Many Incompatiblists attempt to make a principled objection that if God causally determines the outcome of some action that the agent is not free in their actions. Inspiration seems to provide a clear exception to the principled objection that shows the assumption of Libertarian forms of Incompatiblism to false.

A Molinist may attempt to say that God merely foreknew what Paul would write and actualized a world where Paul wrote what God would have wanted him to write had he intervened. This poses two problems.

1. Why think such a world is feasible? Maybe the Bible is the best that God could get in a feasible world so it's his Plan B (still a plan but not his perfect word to be sure). And why not Plan C? Or D? or AABB?

2. The Molinist would need to give the metaphysics of how that is a concept of inspiration of the Biblical text specifically and not of any other text, for surely God equally foreknew and actualized the world with War and Peace written in the way that we have it. If the exact metaphysics of the Molinist accounts for the Bible in precisely the same way that it does War and Peace or the Devil's Bible, then in what conceptually significant way can we say that the Bible is inspired in a special way or that it is, properly speaking, "the Word of God"?

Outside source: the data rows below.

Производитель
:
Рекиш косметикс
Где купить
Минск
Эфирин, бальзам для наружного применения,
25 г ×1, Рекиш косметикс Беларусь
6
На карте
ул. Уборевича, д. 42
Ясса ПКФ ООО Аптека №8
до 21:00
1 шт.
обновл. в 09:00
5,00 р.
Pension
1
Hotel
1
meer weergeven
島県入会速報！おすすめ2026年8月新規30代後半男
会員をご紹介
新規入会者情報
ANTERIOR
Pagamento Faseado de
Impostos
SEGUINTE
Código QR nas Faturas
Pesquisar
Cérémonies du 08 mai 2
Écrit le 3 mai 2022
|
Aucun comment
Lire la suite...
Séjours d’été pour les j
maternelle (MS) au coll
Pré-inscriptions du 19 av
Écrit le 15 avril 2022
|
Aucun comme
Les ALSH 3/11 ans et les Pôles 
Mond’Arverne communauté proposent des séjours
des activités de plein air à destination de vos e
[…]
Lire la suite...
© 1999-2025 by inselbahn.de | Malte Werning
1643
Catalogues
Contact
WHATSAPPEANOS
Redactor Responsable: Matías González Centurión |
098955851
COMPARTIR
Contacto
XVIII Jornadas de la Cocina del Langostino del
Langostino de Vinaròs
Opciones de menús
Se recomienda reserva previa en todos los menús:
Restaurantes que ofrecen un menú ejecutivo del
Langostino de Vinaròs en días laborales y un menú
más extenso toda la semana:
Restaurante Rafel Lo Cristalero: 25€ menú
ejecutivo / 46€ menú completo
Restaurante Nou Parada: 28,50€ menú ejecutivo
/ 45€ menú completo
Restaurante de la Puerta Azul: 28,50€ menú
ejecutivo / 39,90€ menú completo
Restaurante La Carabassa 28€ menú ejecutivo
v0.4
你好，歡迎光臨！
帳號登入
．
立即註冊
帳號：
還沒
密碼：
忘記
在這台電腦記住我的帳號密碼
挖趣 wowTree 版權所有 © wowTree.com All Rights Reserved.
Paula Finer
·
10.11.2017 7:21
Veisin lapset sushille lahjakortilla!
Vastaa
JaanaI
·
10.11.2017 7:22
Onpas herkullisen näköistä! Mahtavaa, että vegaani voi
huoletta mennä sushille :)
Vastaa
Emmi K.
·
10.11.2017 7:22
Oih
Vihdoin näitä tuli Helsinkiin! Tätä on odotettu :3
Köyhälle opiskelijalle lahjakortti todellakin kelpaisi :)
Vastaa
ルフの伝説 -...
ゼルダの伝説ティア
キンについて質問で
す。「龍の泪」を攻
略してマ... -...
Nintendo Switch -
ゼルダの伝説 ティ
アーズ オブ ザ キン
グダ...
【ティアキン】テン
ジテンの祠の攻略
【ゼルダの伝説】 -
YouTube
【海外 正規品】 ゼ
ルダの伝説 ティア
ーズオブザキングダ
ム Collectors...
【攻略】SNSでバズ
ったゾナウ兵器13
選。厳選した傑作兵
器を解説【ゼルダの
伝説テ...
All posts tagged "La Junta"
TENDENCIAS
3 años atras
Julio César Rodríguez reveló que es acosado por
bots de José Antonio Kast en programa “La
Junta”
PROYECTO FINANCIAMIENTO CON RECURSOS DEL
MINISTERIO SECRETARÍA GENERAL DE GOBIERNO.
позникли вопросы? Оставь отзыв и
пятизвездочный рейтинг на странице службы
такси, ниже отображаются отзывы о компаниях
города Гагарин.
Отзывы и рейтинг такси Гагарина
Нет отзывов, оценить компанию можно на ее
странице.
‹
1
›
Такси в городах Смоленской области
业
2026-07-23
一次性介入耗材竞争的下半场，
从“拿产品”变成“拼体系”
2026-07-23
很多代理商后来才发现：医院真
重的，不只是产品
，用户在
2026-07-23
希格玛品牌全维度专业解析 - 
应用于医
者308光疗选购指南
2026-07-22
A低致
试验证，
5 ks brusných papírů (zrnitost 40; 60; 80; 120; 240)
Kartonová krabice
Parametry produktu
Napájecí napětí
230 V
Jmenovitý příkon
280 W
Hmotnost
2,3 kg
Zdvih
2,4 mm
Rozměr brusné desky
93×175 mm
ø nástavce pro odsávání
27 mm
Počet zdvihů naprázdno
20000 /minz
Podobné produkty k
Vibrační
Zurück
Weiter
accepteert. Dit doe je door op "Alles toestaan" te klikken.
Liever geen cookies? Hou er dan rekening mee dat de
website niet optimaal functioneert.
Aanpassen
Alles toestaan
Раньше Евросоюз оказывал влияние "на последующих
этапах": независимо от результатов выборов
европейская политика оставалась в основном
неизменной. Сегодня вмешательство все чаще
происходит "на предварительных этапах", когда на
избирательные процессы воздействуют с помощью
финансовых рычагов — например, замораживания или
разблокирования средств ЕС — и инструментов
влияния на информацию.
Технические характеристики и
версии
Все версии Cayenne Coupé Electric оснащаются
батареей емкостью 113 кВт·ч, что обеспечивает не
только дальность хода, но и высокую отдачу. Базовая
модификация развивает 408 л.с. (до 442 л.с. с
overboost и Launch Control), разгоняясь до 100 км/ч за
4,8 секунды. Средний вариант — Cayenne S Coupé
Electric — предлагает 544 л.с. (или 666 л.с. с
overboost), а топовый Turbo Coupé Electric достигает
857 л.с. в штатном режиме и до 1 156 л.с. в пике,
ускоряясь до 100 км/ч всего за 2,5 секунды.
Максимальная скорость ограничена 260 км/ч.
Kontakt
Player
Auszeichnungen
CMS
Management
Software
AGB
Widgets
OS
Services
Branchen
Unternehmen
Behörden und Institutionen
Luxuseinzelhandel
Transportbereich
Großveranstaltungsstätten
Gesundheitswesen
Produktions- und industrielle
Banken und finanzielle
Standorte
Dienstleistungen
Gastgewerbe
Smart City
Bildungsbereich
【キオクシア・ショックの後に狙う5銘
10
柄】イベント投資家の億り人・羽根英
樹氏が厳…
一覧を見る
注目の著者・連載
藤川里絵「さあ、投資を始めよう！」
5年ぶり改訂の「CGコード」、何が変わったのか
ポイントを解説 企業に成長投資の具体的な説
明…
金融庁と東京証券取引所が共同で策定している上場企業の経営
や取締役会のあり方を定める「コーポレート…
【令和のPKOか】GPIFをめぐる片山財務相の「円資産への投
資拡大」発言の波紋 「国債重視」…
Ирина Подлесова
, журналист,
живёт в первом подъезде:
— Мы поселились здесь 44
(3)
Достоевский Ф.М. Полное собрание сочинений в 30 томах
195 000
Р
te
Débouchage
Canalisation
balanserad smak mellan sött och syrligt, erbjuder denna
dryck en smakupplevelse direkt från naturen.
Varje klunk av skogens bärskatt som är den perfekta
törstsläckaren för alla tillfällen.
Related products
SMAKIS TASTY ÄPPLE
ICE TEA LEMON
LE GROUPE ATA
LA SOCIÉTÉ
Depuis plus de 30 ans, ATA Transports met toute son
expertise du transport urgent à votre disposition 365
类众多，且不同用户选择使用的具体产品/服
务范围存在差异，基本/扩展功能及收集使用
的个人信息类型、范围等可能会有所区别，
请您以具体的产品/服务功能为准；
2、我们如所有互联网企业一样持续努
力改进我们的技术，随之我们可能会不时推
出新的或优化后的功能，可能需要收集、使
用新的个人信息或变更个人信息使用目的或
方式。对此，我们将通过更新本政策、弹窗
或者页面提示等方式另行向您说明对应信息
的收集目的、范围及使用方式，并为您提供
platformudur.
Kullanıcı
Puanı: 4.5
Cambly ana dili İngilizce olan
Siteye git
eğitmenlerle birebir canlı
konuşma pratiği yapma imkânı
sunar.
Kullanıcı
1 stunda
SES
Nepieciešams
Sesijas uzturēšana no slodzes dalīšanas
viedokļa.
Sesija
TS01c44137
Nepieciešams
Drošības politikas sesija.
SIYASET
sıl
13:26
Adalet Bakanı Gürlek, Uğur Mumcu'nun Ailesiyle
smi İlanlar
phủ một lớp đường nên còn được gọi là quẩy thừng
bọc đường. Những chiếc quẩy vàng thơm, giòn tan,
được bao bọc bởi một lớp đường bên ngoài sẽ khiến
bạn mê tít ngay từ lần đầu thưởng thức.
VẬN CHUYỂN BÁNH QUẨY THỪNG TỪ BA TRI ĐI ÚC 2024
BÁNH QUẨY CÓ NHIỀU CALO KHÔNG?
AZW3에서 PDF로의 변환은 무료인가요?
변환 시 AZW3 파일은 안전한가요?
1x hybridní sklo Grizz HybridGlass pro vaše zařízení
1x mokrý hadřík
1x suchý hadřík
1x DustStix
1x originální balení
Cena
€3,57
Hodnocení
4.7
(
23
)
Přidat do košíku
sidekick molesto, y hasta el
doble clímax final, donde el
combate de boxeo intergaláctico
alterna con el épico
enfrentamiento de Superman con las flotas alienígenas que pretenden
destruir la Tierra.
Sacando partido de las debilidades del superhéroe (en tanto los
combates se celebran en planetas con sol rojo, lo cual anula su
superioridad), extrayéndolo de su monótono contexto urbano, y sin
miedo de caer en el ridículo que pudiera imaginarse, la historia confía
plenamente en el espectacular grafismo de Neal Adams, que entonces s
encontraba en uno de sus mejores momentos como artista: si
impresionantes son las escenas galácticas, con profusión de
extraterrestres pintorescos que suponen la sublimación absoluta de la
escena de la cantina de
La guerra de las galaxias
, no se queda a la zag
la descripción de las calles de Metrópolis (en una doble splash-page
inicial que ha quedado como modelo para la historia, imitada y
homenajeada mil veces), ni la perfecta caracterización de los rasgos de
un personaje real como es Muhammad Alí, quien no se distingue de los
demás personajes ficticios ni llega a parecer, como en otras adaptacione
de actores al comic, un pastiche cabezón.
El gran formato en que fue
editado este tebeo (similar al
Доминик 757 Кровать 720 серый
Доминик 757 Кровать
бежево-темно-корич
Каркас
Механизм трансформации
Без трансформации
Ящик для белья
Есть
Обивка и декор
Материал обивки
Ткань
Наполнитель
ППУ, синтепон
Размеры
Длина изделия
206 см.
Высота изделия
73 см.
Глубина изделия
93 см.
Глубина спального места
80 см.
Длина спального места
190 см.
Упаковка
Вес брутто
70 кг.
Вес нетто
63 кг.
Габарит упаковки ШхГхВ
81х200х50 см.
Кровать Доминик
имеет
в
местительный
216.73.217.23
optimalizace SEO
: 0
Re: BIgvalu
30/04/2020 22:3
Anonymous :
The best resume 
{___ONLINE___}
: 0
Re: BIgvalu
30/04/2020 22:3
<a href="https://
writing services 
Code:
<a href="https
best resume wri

To the Incompatiblists reading this, based on the numerous objections to Compatiblism (that it undermines freedom, that it removes the ability to be praise/blameworthy, that if we are determined we cannot said to be rational, etc.) does that fact that God exhaustively determined the Scriptures mean that Paul and the other authors were not free, praiseworthy, rational, etc. in their composition of their texts?

Or to escape this problem, do you then feel the need to alter your view of Inspiration to affirm either a Dictation view or an Aeshetic Inspiration view?